Not in my backyard neighbors

 

“We have to work on the fear-mongering toward affordable housing,” Owen Metz, vice president of Minnesota-based housing developer Dominium, said during a September meeting of LAI Phoenix, a land economics group, to discuss how to get more workforce housing in the state.

 

“It’s a daunting thing for city council members hearing from people who don’t want to live near multifamily development.

 

“The developer had been working on three affordable housing developments proposed for Buckeye, Goodyear and Surprise that could provide about 1,500 apartments for households earning between $27,000 and $51,000.But a backlash from neighbors and lack of political support is jeopardizing the much-needed apartments.

 

Surprise Mayor Skip Hall told my colleague Taylor Seely residential backlash to Dominium’s proposed complex on the southwest corner of Waddell Road and Cotton Lane has been unlike anything he’s seen in his 13 years on the City Council. Some area residents launched petitions to stop the “low income and high density” apartments and took to social media to spread the word. “NIMBYism is not new in Arizona,” said Tom Simplot, director of the Arizona Housing Department. “But we can’t expect elected officials to fight for increased density and apartment zoning, if the development community doesn’t galvanize a neighborhood about a project early on.”

 

The former Phoenix City Council member said for politicians, if “five people complain from a neighborhood, it feels like a tidal wave of protest.”Dominium has pulled out of it’s Buckeye workforce apartment project. “Unfortunately, there did not seem to be enough political will in Buckeye to overcome NIMBY concerns and we were forced to move on,” said Sarah Shambrook, Dominium’s government relations associate. 

 

Single-family vs. multifamily development

 

“We have economic diversity now, and the next thing we need is housing diversity,” said real estate attorney Manjula Vaz with Gammage & Burnham. “Not everyone in Arizona needs to live in a single-family home.
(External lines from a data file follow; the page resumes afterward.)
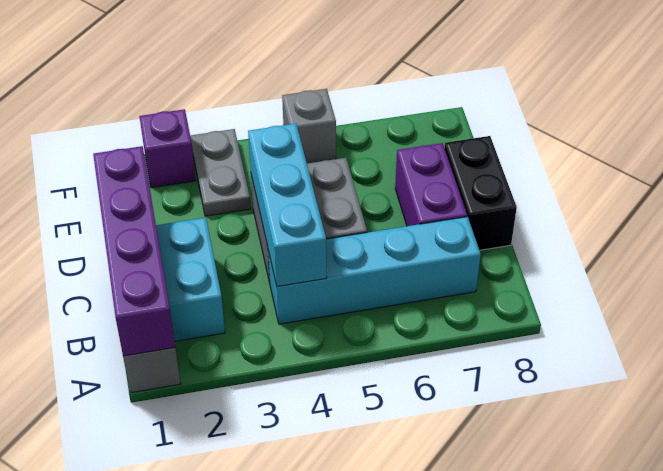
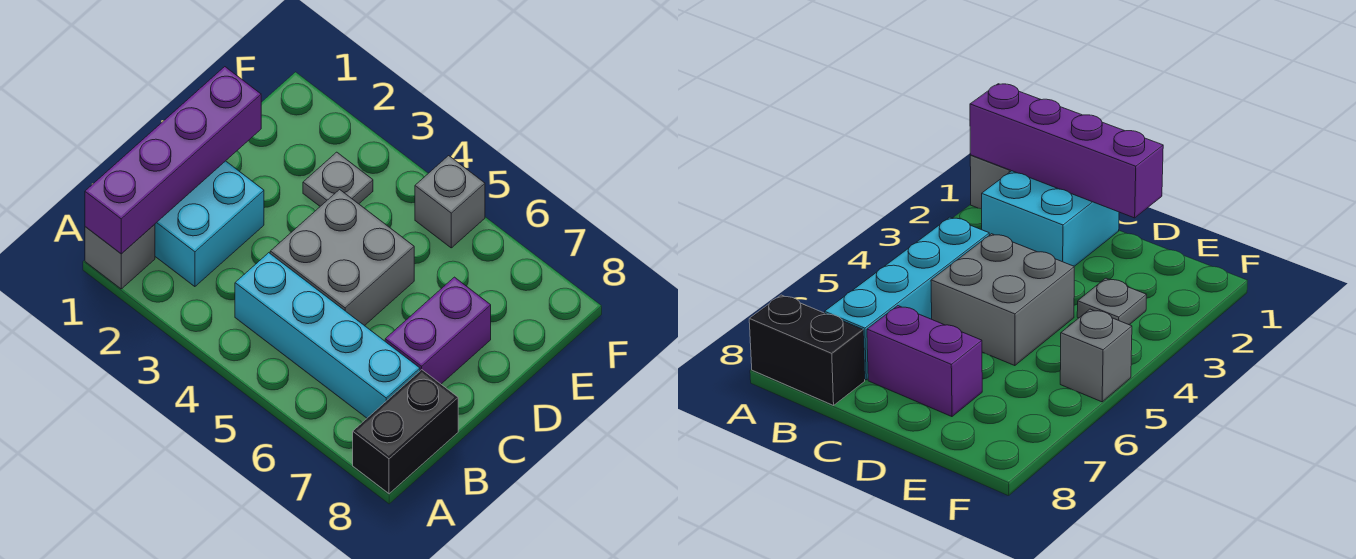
cyan 1x3 brick [248,124,327,286] -> none
black 1x2 brick [445,136,517,250] -> black 1x2 brick moved to [353,370,458,494]
grey 1x2 plate [190,129,251,216] -> grey 1x1 plate [303,152,373,206]
purple 1x1 brick [139,109,196,188] -> none

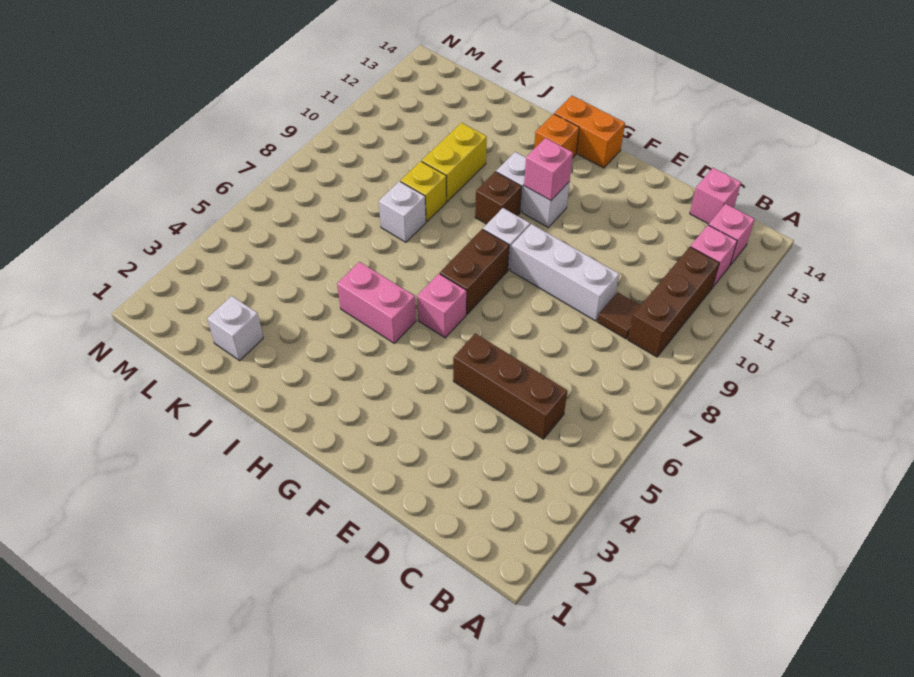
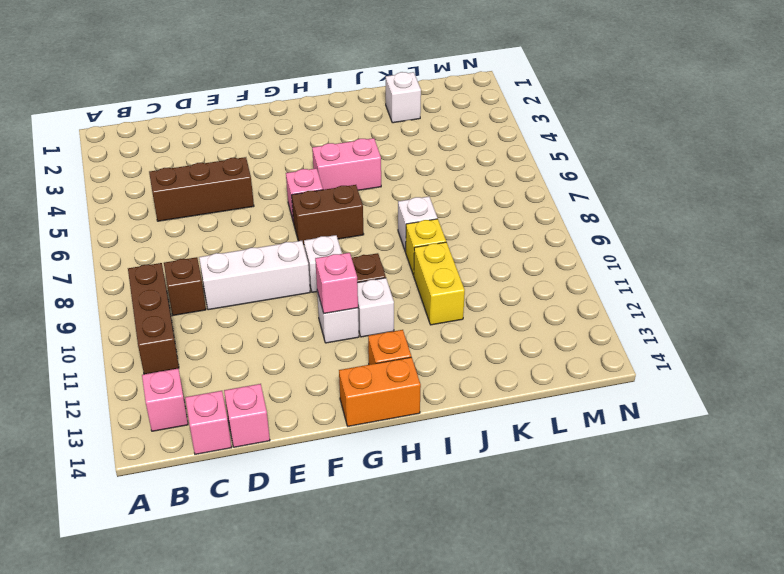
pink 1x1 brick [690,225,737,288] -> pink 1x1 brick moved to [224,384,270,447]
brown 1x1 tile [597,292,641,339] -> brown 1x1 brick [164,257,206,315]
brown 1x2 brick [440,229,509,314] -> brown 1x2 brick turned to [292,185,364,245]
We need apartments now.”

 

Arizona’s land use is heavily weighted towards single-family home development over multifamily construction.

 

About 878,000 acres of vacant land across the state is zoned or set aside for single-family homes, according to the Maricopa County Association of Governments.

 

Only about 17,000 acres are zoned or entitled for apartments.

 

Dan Klocke, project manager with the affordable housing developer Gorman & Co., said apartments and attached housing cost taxpayers less than single-family houses.

 

He gave the example of a north Phoenix neighborhood with 38 single-family homes next to 79 townhomes. Both are on similar-sized parcels.

 

The single-family homes require much more street, sewer and infrastructure to maintain than the townhomes.

 

The 38 houses bring in a total of $170,000 in annual property taxes, which doesn’t cover the municipality costs of maintaining the subdivision, Klocke said.

 

The townhomes bring in $320,000 in property taxes annually.

 

“We have a huge opportunity to build much-needed affordable housing with federal funds now,” said Sheila Harris, founding director of the state’s housing agency and the Phoenix Revitalization Corp. “We need to collectively come together to make communities for everyone.”